§ SOURCE EXTRACT
=-=-=
CockroachCockroach by Rawi Hage

My rating: 4 of 5 stars

From the fall 2012 VPL book sale.

Read in March 2013.

View all my reviews

The protagonist is an immigrant living in Quebec. He had a job at a restaurant as a dishwasher, then was promoted to busboy, but he quit when the maitre’d told him he was “too brown” to be a waiter. He’s now on welfare.

He tried to commit suicide by hanging himself from a tree, but the branch broke. He’s currently in court-ordered therapy with a psychiatrist, Genevieve. In his sessions with Genevieve, he talks about his past and his regrets, and these scenes foreshadow the book’s climax.

All of his friends/acquaintances are also immigrants, but they don’t share his background. Most of them, like his frenemy Reza and Shohreh, who he sort of has a relationship with, are Persian/Iranian, but he isn’t. His name and home country are never revealed. (‘Lira’ is mentioned, but this is a generic term, like ‘dollar.’) However, it’s possible he’s Lebanese, since Hage immigrated to Canada from Lebanon.

He imagines himself as a cockroach. This is partly a metaphor for how he sees himself (a low-life, a pest, but resilient), but also being a cockroach allows him to explore places he couldn’t as a human. One question for the reader to decide is how much of what he does as a cockroach is real and how much is imaginary.

He’s kind of an anti-hero. He’s not a ‘good’ person (yes, the dreaded unlikable character!), but I still empathized with him.

Cockroach is funny, in a dark humor / black comedy kind of way. In what comes as no surprise (at least to me!), there are drug-induced hallucinations. Note to self: if you have the urge to write an “I’m on drugs!” scene, just say no.

Also, it’s quite scatological. You’ve been warned!

VPL Fall Book Sale

9: The Lonely Voice

The Lonely Voice: A Study of the Short StoryThe Lonely Voice: A Study of the Short Story by Frank O’Connor

My rating: 2 of 5 stars

Borrowed from the VPL.

Read in March 2013.

View all my reviews

Some notes from the introduction:

  • “The novel is bound to be a process of identification between the reader and the character.” (16)
  • But this is not true of short stories: “There is no character here with whom the reader can identify himself, unless it is that nameless horrified figure who represents the author … the short story has never had a hero. What it has instead is a submerged population group,” (17) i.e. outlawed figures, fringes of society.
=-=-=
§ APPLY WHAT YOU READ
a: Answer these from the book reviews:
(i) After working as a dishwasher, what job was the protagonist of Cockroach promoted to?
(ii) How many stars did The Lonely Voice receive?
(iii) Where did the reviewer get the copy of Cockroach?
b: According to the book reviews, why doesn't the mention of "Lira" reveal the protagonist's home country?
c: From the book reviews, output the passage from "He imagines himself" up to and including "much is imaginary." with no changes.
=-=-=
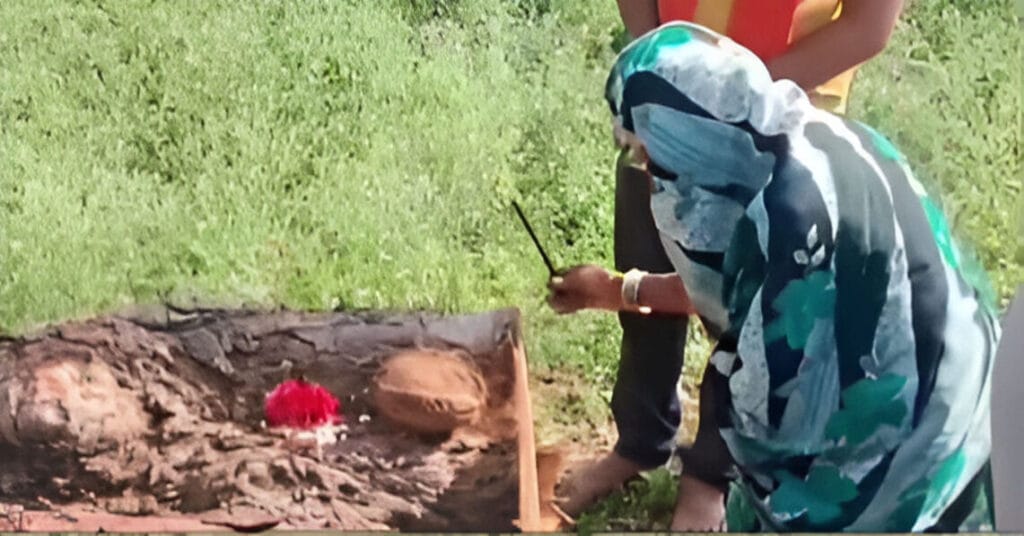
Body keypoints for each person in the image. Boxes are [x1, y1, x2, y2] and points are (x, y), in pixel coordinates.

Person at [550, 22, 999, 531]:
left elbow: (759, 399)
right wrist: (617, 290)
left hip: (912, 436)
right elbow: (743, 291)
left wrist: (710, 484)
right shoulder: (798, 142)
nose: (649, 175)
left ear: (691, 137)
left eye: (645, 152)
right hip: (969, 392)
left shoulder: (788, 219)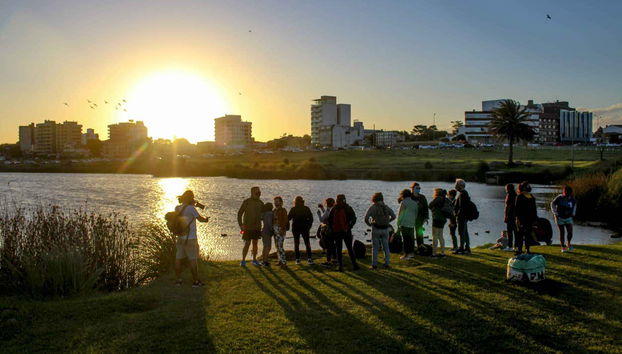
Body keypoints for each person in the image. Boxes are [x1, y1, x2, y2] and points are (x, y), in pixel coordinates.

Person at [174, 190, 209, 288]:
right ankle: (196, 282)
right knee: (193, 260)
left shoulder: (177, 208)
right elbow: (200, 219)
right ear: (191, 198)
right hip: (190, 238)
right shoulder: (191, 208)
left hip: (180, 237)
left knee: (178, 259)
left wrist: (195, 205)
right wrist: (206, 220)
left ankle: (178, 280)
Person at [327, 194, 360, 271]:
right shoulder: (348, 208)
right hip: (346, 231)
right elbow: (354, 218)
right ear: (344, 199)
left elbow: (329, 220)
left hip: (337, 232)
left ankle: (340, 266)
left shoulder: (334, 208)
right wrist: (350, 226)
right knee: (350, 248)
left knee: (339, 249)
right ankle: (355, 265)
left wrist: (332, 229)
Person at [364, 192, 396, 269]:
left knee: (375, 248)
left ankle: (374, 265)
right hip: (385, 229)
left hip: (376, 229)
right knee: (386, 247)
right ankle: (387, 263)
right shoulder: (386, 207)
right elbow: (394, 216)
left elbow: (366, 218)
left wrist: (370, 224)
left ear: (374, 199)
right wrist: (388, 222)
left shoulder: (373, 207)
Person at [237, 186, 264, 267]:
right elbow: (239, 214)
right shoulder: (246, 202)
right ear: (252, 193)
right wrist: (241, 225)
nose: (258, 193)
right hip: (247, 227)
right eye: (257, 192)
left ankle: (254, 260)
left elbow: (263, 216)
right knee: (247, 243)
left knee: (255, 243)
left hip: (257, 227)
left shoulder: (261, 203)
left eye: (259, 192)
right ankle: (243, 260)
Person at [288, 196, 314, 265]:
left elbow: (288, 218)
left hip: (296, 228)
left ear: (295, 202)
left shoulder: (293, 209)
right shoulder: (306, 208)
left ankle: (298, 259)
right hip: (305, 228)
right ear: (302, 201)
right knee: (307, 243)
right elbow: (311, 219)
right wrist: (309, 226)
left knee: (296, 243)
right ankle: (309, 259)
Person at [551, 185, 577, 253]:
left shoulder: (572, 199)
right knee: (562, 233)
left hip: (568, 218)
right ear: (564, 192)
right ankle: (563, 247)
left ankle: (568, 244)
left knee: (570, 232)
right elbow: (552, 204)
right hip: (560, 218)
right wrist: (555, 213)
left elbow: (574, 206)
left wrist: (573, 214)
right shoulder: (559, 198)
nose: (567, 193)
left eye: (568, 192)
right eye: (565, 192)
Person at [515, 181, 537, 255]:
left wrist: (535, 219)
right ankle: (521, 250)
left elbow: (534, 209)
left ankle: (525, 249)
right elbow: (517, 209)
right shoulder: (522, 196)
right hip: (523, 219)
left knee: (525, 234)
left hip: (528, 219)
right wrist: (518, 219)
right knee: (522, 234)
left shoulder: (530, 196)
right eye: (526, 186)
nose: (527, 187)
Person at [428, 188, 450, 257]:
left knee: (435, 236)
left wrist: (433, 210)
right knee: (441, 236)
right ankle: (443, 253)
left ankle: (434, 253)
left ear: (437, 193)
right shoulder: (446, 199)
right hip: (443, 219)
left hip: (437, 218)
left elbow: (430, 205)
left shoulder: (438, 198)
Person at [397, 189, 417, 259]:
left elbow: (401, 213)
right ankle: (411, 253)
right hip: (411, 223)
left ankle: (406, 254)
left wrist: (398, 223)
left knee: (405, 239)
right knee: (411, 239)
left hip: (404, 223)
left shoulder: (404, 202)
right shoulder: (414, 203)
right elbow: (416, 214)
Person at [453, 179, 472, 255]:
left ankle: (461, 248)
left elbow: (461, 206)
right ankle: (467, 248)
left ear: (459, 186)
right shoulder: (464, 193)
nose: (455, 186)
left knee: (461, 232)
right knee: (465, 232)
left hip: (462, 217)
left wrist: (457, 214)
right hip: (464, 216)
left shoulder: (462, 194)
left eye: (456, 185)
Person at [317, 198, 337, 266]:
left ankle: (328, 261)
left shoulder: (328, 210)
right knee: (333, 245)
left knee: (328, 246)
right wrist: (322, 209)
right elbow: (326, 215)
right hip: (333, 230)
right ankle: (334, 259)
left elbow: (322, 220)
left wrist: (319, 214)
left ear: (326, 203)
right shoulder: (333, 209)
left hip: (327, 230)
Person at [411, 182, 430, 249]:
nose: (418, 189)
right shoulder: (409, 196)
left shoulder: (422, 197)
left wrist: (426, 217)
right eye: (417, 188)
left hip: (420, 218)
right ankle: (411, 246)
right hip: (410, 218)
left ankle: (420, 246)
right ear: (413, 189)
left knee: (419, 233)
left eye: (419, 188)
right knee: (410, 233)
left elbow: (426, 208)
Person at [273, 196, 289, 267]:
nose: (276, 202)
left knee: (280, 246)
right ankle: (279, 260)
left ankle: (284, 262)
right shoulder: (274, 210)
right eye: (275, 201)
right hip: (275, 231)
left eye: (277, 201)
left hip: (281, 230)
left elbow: (285, 220)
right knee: (277, 246)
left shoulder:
=-=-=
§ ANSWERS IN ORDER
a:
(i) Busboy.
(ii) 2 of 5 stars.
(iii) From the fall 2012 VPL book sale.

b: "Lira" is a generic term, like "dollar." It doesn't point to one particular country.

c:
He imagines himself as a cockroach. This is partly a metaphor for how he sees himself (a low-life, a pest, but resilient), but also being a cockroach allows him to explore places he couldn’t as a human. One question for the reader to decide is how much of what he does as a cockroach is real and how much is imaginary.